Assigned task: Copy out the full DZIP format description below, word for word.

Provided text:
Rick Jelliffe, Topologi,
2001-11-27
DZIP is an implemented format used by Topologi to allow the
packaging and interchange of metadata, schemas and scripts
for XML document types. We are making its spec available for
other software creators to use, and to propose it as the basis
for an XAR (XML Application Archive format).
What It Is
A simple format for bundling and distributing the various
schemas, scripts and metadata needed by generic XML desktop
applications.
- Brain-friendly: It is just ZIP with some standard
naming conventions for particular files inside it. One convention
is
If there is a file index.html that is the
human-readable documentation.
- User-friendly: Users can download and install a
single file with all the different configuration and metadata
files they need to work on a document type.
- Integrator-friendly: Integrators can readily create
a DZIP file with any value-added files just using the existing
utilities on most developer's PCs. Configuration files for
multiple vendor's products can co-exist, so the same DZIP
file can serve a complete system.
- Infrastructure-friendly: Compatible with various
manifest and catalog formats.
- Vendor-friendly: We found it took less than a half
day to add DZIP support.
What It Is Not
- For Data: A way to package XML documents: DZIP
is only aimed at configuration files such as schema files.
Imagine the kinds of things that an XML desktop application
might require when you click on File>New....

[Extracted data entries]

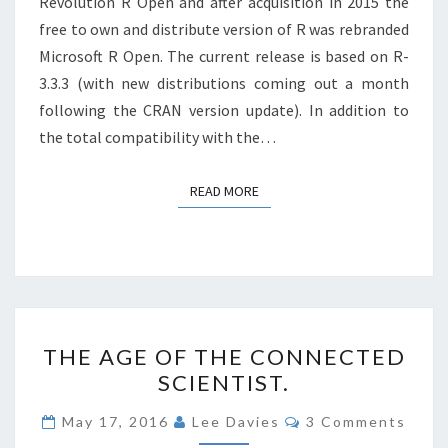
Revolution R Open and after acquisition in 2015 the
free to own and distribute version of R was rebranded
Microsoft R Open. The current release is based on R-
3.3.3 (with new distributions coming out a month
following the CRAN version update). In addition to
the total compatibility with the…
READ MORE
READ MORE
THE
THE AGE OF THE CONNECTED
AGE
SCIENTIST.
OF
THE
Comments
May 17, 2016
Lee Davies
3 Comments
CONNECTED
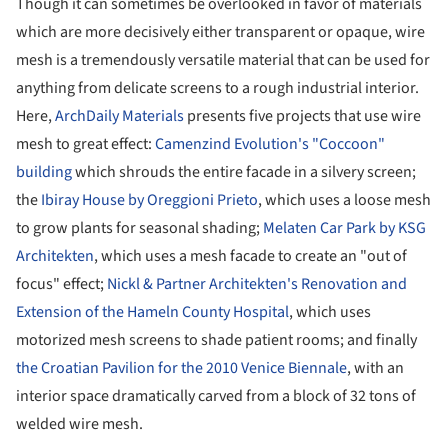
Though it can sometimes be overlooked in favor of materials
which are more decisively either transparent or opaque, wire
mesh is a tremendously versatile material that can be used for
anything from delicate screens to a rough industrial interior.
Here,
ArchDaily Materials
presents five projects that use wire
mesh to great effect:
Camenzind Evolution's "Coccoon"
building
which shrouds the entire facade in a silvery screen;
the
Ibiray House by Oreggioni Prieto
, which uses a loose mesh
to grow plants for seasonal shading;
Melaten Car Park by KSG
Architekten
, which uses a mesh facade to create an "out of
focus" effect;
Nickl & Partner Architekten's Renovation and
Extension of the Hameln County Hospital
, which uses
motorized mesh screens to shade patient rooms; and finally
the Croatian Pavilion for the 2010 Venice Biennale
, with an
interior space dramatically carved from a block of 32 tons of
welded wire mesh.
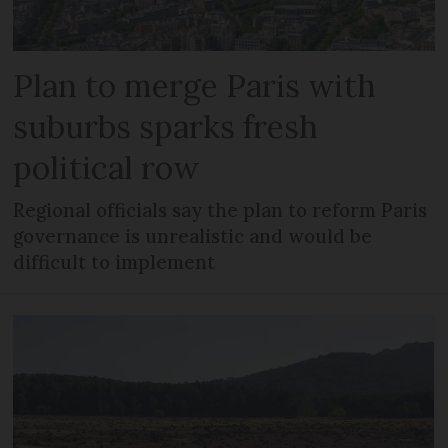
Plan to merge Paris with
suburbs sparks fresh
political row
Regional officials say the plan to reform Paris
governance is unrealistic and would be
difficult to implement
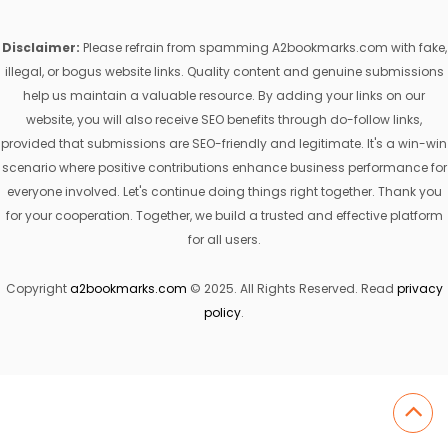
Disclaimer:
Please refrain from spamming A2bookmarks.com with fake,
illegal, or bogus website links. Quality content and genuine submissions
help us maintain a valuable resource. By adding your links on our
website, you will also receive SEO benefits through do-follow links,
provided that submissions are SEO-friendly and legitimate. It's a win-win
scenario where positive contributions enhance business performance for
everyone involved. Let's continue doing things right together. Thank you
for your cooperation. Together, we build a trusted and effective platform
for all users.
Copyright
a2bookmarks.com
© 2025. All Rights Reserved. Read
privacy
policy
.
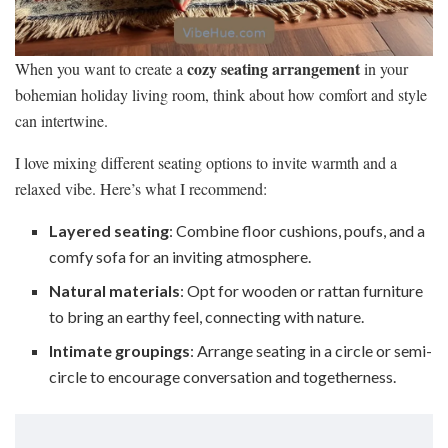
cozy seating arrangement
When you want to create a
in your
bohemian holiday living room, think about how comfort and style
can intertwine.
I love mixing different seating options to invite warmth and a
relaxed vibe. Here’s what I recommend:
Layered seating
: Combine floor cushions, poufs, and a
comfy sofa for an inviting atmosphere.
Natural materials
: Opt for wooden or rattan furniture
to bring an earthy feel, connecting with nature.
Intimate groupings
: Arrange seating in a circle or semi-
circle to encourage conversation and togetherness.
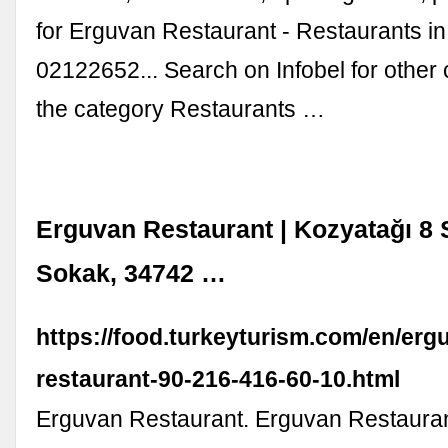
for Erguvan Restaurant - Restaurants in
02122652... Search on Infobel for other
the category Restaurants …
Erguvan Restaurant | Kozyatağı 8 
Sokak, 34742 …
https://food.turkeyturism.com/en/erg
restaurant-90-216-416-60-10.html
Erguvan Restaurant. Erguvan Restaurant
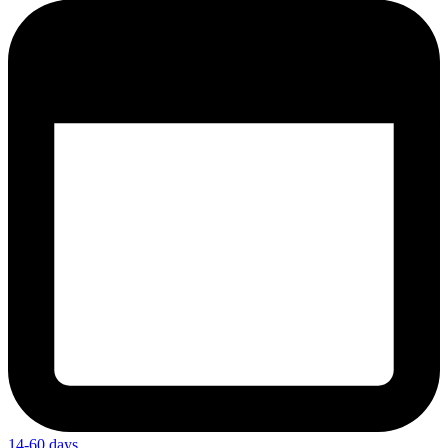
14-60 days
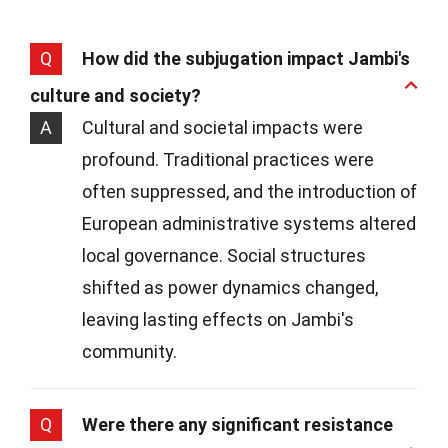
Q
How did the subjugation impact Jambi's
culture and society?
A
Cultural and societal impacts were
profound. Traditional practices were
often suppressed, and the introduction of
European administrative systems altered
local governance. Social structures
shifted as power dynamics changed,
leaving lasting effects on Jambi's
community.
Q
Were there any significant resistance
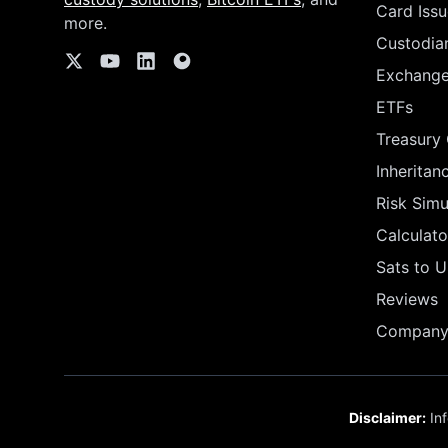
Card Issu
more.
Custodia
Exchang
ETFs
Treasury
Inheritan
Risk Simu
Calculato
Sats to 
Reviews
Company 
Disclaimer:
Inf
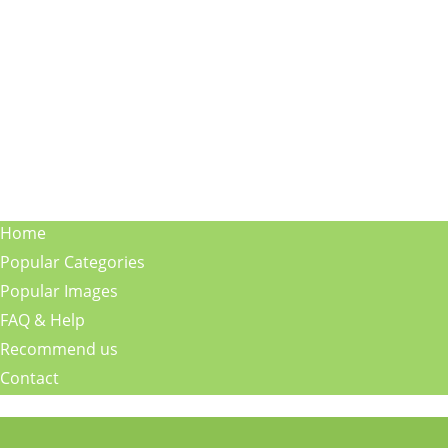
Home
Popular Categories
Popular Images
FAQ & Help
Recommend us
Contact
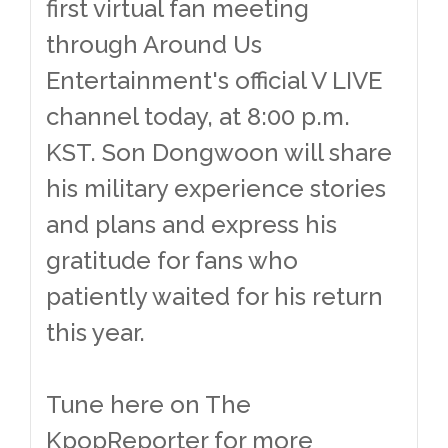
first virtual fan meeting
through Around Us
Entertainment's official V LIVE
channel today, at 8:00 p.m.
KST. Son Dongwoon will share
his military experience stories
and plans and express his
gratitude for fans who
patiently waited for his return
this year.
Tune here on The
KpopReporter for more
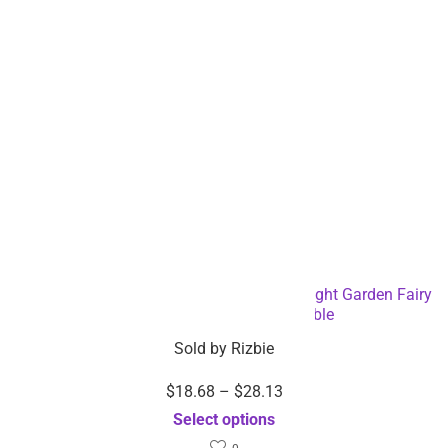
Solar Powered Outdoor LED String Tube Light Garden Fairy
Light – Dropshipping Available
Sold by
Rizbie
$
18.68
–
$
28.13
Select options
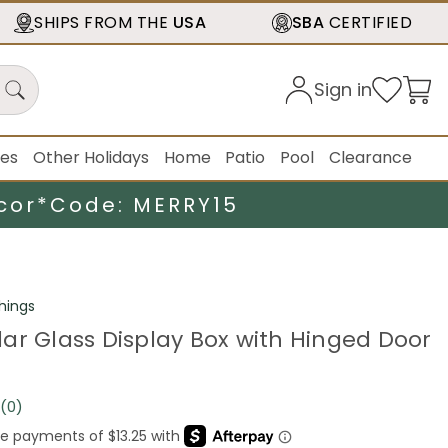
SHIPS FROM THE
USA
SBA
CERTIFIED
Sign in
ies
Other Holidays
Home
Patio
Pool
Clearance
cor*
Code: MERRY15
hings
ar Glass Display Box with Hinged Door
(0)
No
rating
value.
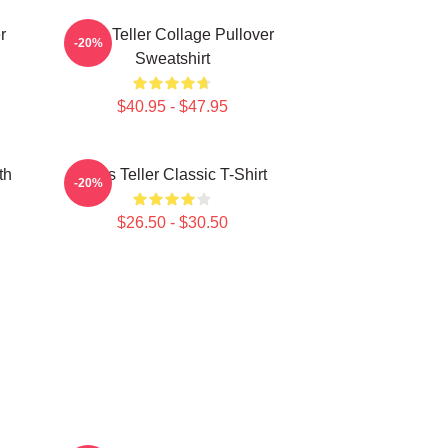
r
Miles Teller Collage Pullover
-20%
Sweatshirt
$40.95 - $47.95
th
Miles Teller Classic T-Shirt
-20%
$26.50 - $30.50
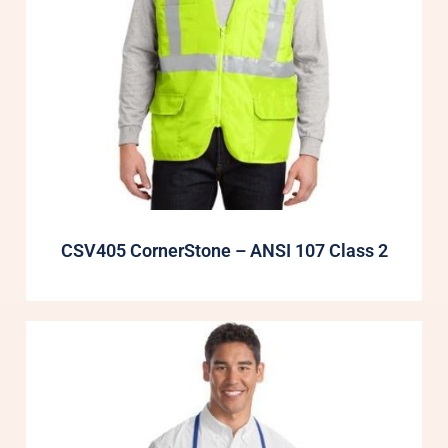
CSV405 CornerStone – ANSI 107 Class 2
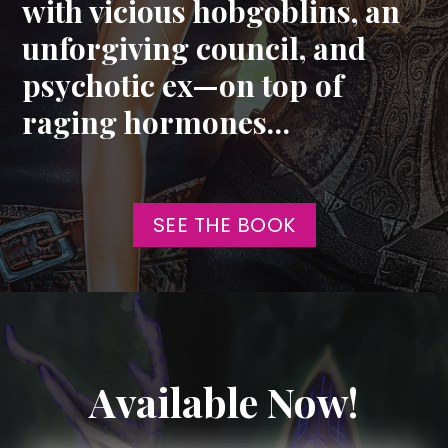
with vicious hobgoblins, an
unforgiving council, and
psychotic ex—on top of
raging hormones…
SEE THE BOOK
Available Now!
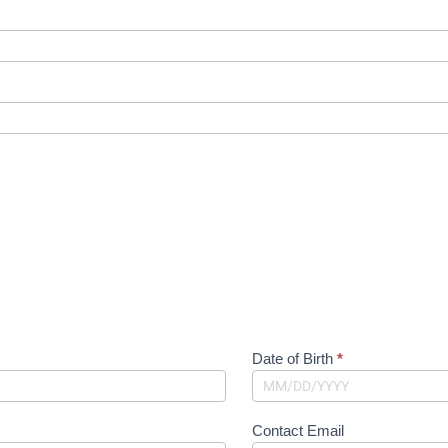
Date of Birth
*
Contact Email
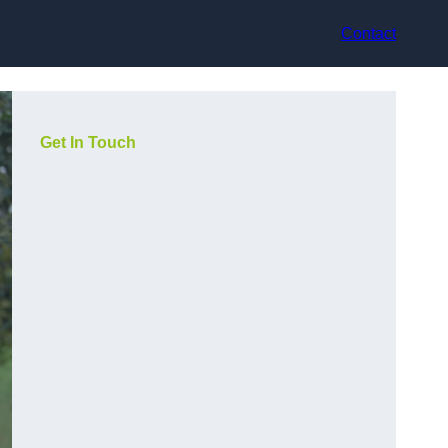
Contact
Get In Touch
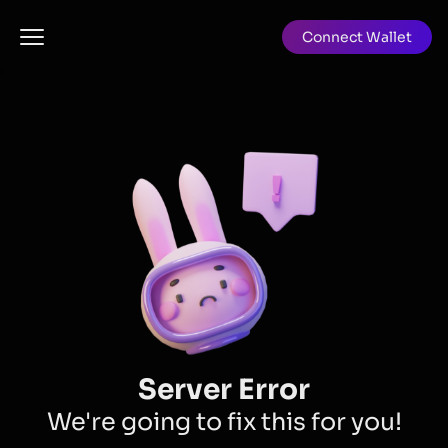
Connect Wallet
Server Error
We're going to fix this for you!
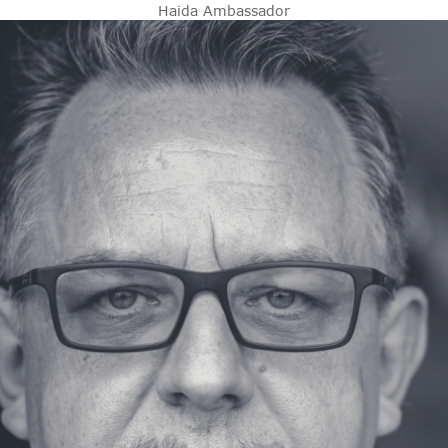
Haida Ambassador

Exercise output:
Rick Jelliffe, Topologi,
2001-11-27
DZIP is an implemented format used by Topologi to allow the
packaging and interchange of metadata, schemas and scripts
for XML document types. We are making its spec available for
other software creators to use, and to propose it as the basis
for an XAR (XML Application Archive format).
What It Is
A simple format for bundling and distributing the various
schemas, scripts and metadata needed by generic XML desktop
applications.
- Brain-friendly: It is just ZIP with some standard
naming conventions for particular files inside it. One convention
is
If there is a file index.html that is the
human-readable documentation.
- User-friendly: Users can download and install a
single file with all the different configuration and metadata
files they need to work on a document type.
- Integrator-friendly: Integrators can readily create
a DZIP file with any value-added files just using the existing
utilities on most developer's PCs. Configuration files for
multiple vendor's products can co-exist, so the same DZIP
file can serve a complete system.
- Infrastructure-friendly: Compatible with various
manifest and catalog formats.
- Vendor-friendly: We found it took less than a half
day to add DZIP support.
What It Is Not
- For Data: A way to package XML documents: DZIP
is only aimed at configuration files such as schema files.
Imagine the kinds of things that an XML desktop application
might require when you click on File>New....